In a way, while sweeping his inner piano, with a combination of brushes, drumsticks, tiny hammers, miniature brooms, his was the opposite of John Cage’s prepared piano. Cage relished the tiniest motives, the most infinitesimal sounds as worlds-in-themselves. Mr. Carrick relished the repetitions, the chance to have his musicians embellish, modulate, actually metabolize the original notes into sounds both gorgeous and grotesque.

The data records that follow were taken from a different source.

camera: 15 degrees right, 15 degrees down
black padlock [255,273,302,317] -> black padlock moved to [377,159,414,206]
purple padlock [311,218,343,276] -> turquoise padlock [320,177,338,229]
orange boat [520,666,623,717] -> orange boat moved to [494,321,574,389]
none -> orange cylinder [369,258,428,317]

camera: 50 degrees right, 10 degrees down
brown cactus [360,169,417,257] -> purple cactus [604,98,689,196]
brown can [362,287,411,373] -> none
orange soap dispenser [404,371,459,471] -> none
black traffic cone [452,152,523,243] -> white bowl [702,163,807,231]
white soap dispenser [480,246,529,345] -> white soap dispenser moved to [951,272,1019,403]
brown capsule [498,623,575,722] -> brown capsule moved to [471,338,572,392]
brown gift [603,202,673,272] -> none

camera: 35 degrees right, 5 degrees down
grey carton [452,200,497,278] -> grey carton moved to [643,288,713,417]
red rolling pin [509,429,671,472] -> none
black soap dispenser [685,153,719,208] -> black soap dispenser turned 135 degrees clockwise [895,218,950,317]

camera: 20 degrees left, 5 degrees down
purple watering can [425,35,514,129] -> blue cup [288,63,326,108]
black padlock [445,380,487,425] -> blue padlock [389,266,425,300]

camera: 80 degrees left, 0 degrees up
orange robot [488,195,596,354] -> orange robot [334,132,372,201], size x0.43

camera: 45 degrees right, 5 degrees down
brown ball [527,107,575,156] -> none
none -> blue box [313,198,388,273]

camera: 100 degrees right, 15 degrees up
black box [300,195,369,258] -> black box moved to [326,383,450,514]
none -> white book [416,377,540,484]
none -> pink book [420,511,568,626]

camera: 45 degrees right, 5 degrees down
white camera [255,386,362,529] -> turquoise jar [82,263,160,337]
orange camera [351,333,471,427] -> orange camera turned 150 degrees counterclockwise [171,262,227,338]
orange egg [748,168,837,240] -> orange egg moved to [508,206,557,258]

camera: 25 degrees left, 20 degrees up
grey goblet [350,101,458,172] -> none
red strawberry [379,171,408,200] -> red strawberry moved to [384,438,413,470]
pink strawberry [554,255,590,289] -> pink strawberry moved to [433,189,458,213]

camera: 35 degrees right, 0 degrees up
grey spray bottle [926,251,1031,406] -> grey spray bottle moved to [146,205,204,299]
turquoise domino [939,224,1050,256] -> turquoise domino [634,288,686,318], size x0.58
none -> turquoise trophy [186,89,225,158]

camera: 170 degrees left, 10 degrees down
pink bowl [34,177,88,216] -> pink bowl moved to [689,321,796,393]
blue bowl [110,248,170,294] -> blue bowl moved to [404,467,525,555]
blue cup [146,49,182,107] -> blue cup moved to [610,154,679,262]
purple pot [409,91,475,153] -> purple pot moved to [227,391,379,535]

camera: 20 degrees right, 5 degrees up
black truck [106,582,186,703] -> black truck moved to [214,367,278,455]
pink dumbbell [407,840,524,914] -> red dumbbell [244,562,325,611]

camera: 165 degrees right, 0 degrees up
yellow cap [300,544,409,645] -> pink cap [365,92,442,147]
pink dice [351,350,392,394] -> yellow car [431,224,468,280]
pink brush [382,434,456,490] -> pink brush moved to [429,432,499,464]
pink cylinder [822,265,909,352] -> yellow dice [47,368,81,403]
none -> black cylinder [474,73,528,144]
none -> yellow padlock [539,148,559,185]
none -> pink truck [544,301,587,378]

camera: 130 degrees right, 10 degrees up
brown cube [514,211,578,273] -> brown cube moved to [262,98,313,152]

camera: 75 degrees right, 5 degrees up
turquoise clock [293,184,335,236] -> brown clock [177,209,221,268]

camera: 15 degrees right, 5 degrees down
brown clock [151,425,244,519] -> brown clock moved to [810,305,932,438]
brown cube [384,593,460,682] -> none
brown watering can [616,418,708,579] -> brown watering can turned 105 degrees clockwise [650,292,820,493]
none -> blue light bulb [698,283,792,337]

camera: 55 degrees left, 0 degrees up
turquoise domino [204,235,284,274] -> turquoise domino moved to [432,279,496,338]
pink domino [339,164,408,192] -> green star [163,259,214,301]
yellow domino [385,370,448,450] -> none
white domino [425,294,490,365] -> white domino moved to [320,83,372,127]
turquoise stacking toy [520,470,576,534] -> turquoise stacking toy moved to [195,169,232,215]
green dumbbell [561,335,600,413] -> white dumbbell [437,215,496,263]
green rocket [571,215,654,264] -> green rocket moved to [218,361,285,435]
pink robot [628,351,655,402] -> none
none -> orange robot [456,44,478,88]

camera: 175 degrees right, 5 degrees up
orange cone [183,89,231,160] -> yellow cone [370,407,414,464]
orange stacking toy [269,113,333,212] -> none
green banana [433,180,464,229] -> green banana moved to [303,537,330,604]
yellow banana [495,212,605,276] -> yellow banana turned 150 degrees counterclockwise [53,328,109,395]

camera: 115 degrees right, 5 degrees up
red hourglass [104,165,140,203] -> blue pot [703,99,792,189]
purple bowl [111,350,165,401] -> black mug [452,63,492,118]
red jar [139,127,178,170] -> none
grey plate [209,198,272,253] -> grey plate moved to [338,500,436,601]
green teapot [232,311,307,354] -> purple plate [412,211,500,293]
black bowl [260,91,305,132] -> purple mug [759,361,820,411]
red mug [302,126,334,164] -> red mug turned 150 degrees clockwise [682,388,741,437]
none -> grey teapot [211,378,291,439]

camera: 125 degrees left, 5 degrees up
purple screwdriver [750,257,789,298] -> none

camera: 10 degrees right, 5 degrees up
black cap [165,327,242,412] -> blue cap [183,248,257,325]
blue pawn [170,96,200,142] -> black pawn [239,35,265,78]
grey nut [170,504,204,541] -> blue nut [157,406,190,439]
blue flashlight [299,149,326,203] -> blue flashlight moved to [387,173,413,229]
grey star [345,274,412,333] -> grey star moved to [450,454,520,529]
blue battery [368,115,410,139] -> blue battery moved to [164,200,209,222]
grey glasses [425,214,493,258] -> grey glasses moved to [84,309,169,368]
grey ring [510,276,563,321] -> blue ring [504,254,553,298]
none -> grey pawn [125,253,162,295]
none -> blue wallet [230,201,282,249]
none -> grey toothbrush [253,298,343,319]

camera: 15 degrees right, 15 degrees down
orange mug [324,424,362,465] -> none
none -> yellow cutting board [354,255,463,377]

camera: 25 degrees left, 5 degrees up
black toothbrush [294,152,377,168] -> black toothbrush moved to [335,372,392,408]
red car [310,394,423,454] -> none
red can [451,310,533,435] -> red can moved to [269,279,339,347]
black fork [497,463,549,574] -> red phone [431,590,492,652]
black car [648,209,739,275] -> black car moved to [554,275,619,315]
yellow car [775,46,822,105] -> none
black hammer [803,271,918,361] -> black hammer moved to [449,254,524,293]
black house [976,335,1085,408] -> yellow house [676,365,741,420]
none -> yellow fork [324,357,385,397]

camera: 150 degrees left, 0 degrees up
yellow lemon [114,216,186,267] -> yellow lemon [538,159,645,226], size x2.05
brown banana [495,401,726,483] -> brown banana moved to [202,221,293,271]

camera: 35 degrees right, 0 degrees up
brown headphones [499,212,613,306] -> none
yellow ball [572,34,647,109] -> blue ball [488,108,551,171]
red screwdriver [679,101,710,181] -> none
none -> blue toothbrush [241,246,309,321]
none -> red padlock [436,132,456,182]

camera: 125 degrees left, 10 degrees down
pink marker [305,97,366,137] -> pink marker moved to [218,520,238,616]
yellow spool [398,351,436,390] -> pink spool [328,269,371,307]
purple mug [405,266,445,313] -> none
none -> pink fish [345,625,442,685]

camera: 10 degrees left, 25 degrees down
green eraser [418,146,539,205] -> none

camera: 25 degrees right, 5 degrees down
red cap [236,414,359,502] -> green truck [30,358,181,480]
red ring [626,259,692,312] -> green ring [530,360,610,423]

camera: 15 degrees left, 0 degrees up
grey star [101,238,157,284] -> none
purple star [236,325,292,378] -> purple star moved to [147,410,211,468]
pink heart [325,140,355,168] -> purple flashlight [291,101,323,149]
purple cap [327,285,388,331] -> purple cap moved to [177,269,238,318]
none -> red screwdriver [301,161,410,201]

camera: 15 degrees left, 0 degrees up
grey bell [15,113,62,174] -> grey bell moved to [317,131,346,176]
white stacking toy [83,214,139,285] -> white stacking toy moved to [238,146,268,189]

And what were those nine ostinati? They seemingly had little to do with their titles. The opening Compass was twanged with the simplest three-note motif, extended then with increasingly complex ensemble pizzicatti, as if to say, “Nice, Mr. Carrick, but listen how we take those notes.


The following Seagliss started with string glissandi screams, but modulated to strings charitably evocative as feral-felines-in-heat. Comparisons are (in Shakespeare’s word) “odorous.” But this was a 21st Century replica of Maurice Ravel’s Duo miaulé, the cat duet from L’Enfant....


Mr. Carrick continued in Penumbra, with rhythm that could have been Brazilian or Ethiopian, a pleasing repeated motive, taken up with gusto from the ensemble. It was a cryptic melody both foreign and familiar. Only later did I read that it was a 6/4 rhythm, “Referencing the music in the film El Gust, of an Algerian Chaabi band made up of Muslims and Jews.”


Who knew? And–-outside of the wondrous image–Mr. Carrick had created a music far far away from verbal or painting images.


The other six sections produced similar tonal tales from the rare solo piano–resonating with harmonic pedal–, to an inner‑piano Hungarian cembalo. (Liszt would have been envious. “Why didn’t I think of that?”) Even, for one section, a mélange of sounds where some 18th Century cadences peeped through the 21st Century fabric.


The climax was predicable. The ensemble came together for a riotous anarchy, yet somehow, paradoxically, a harnessed anarchy, constrained by Mr. Carrick’s piano both inside and outside.


The result was structurally elementary. And impossibly complex. At its core, though, Atlas was a music of joy. A celebration of tales‑told, inspiration and sheer luminosity.